EXTRAIT —
▼▼▼
Auparavant on la posait, on ne cessait pas de la poser, mais c’était trop artificiel, trop abstrait, on l’exposait, on la dominait plus qu’on n’était happé par elle. Il y a des cas où la vieillesse donne, non pas une éternelle jeunesse, mais au contraire une souveraine liberté, une nécessité pure où l’on jouit d’un moment de grâce entre la vie et la mort, et où toutes les pièces de la machine se combinent pour envoyer dans l’avenir un trait qui traverse les âges Turner, Monet, Matisse. Turner vieux a acquis ou conquis le droit de mener la peinture sur un chemin désert et sans retour, qui ne se distingue plus d’une dernière question. De même en philosophie, la Critique du jugement, de Kant, est une œuvre de vieillesse, une œuvre déchaînée derrière laquelle ne cesseront de courir ses descendants.

Nous ne pouvons pas prétendre à un tel statut. Simplement, l’heure est venue pour nous de demander ce que c’est que la philosophie. Et nous n’avions pas cessé de le faire précédemment, et nous avions déjà la réponse, qui n’a pas varié la philosophie est l’art de former, d’inventer, de fabriquer des concepts. Mais il ne fallait pas seulement que la réponse recueille la question, il fallait aussi qu’elle détermine une heure, une occasion, des circonstances, des paysages et des personnages, des conditions et des inconnues de la question. Il fallait pouvoir la poser "entre amis", comme une confidence ou une confiance, ou bien face à l’ennemi, comme un défi, et tout à la fois atteindre à cette heure, entre chien et loup, où l’on se méfie même de l’ami.
▲▲▲
OBJECTIF 1 —
D'après le passage sur la philosophie, quelle œuvre de Kant y est présentée comme une œuvre de vieillesse ?
OBJECTIF 2 —
Reprenez le passage sur la philosophie à la suite de sa dernière phrase.

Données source
▼▼▼
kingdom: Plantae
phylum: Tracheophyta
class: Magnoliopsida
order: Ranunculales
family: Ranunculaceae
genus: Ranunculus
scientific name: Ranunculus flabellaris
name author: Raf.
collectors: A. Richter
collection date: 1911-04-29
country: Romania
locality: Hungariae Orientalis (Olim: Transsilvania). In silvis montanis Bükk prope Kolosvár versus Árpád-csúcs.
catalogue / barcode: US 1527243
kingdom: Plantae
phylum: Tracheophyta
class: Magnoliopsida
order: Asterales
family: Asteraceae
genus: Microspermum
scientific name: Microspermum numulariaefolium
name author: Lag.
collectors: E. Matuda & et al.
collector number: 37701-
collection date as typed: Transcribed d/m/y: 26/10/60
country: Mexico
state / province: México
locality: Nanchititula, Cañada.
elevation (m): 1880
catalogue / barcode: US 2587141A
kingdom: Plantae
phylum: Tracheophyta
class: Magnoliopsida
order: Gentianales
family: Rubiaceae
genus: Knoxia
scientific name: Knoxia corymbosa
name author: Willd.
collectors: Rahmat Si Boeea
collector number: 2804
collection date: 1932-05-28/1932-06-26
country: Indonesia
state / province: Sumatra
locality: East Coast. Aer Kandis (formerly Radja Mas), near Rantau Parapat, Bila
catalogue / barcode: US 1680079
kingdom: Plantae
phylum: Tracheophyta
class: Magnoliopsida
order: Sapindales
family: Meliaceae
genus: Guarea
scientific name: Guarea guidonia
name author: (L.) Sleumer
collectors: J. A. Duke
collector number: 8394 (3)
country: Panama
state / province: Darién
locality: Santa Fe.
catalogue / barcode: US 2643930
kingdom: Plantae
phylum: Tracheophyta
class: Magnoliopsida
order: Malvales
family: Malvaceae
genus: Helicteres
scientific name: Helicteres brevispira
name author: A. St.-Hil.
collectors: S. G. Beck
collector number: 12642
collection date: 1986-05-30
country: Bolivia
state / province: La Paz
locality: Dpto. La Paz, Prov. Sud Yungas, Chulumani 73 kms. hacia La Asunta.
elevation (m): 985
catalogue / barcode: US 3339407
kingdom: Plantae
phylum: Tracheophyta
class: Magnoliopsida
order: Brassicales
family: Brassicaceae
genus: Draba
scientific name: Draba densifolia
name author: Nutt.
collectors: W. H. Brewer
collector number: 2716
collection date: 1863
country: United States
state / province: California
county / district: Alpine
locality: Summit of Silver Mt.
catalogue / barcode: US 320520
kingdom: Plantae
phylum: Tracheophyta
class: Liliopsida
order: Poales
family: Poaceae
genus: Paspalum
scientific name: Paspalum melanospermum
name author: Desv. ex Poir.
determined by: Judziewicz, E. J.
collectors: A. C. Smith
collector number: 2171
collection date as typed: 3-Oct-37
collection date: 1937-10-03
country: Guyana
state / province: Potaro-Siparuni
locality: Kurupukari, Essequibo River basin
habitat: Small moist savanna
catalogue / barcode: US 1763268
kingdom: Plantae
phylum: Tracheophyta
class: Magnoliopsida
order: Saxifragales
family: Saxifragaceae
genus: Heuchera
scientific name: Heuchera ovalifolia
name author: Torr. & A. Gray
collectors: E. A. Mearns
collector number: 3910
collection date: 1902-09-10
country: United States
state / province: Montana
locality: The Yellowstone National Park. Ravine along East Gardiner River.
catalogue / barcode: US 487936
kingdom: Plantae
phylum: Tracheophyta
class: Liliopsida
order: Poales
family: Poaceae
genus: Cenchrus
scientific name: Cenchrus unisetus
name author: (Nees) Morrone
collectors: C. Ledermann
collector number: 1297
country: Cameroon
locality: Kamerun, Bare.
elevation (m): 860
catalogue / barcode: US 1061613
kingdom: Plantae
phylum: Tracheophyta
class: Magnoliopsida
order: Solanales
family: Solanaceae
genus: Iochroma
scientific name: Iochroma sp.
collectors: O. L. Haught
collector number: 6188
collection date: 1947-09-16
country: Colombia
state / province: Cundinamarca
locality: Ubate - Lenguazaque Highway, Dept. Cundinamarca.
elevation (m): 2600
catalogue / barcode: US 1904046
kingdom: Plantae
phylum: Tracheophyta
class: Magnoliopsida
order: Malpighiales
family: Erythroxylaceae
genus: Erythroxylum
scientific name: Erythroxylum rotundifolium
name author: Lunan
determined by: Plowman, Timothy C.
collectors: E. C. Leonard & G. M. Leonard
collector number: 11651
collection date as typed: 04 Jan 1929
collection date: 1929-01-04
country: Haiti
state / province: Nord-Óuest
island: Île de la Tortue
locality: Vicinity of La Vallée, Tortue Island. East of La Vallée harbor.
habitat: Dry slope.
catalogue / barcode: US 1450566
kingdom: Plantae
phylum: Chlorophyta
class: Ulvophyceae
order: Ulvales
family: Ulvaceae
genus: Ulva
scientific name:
▲▲▲
RÉPONSE FINALE 1 —
La Critique du jugement.

RÉPONSE FINALE 2 —
C’est que les concepts ont besoin de personnages conceptuels qui contribuent à leur définition. "Ami" est un tel personnage, dont on dit même qu’il témoigne pour une origine grecque de la philosophie les autres civilisations avaient des Sages, mais les Grecs présentent ces "amis", qui ne sont pas simplement des sages plus modestes. Ce seraient les Grecs qui auraient entériné la mort du Sage, et l’auraient remplacé par les philosophes, les amis de la sagesse, ceux qui cherchent la sagesse, mais ne la possèdent pas formellement. Peu de penseurs pourtant se sont demandé ce que signifiait "ami", même et surtout chez les Grecs. Ami désignerait-il une certaine intimité compétente, une sorte de goût matériel ou une potentialité, comme celle du menuisier avec le bois le bon menuisier est en puissance de bois, il est l’ami du bois La question est importante puisque l’ami, tel qu’il apparaît dans la philosophie, ne désigne plus un personnage extrinsèque, un exemple ou une circonstance empirique, mais une présence intrinsèque à la pensée, une condition de possibilité de la pensée même, bref une catégorie vivante, un vécu transcendantal, un élément constituant de la pensée. Et en effet, dès la naissance de la philosophie, les Grecs font subir un coup de force à l’ami qui n’est plus en rapport avec un autre, mais avec une Entité, une Objectivité, une Essence. Ce qu’exprime bien la formule si souvent citée, qu’il faut traduire je suis l’ami de Pierre, de Paul, ou même du philosophe Platon, mais plus encore ami du Vrai, de la Sagesse ou du Concept. Le philosophe s’y connaît en concepts, et en manque de concepts, il sait lesquels sont inviables, arbitraires ou inconsistants, ne tiennent pas un instant, lesquels au contraire sont bien faits et témoignent d’une création, même inquiétante ou dangereuse.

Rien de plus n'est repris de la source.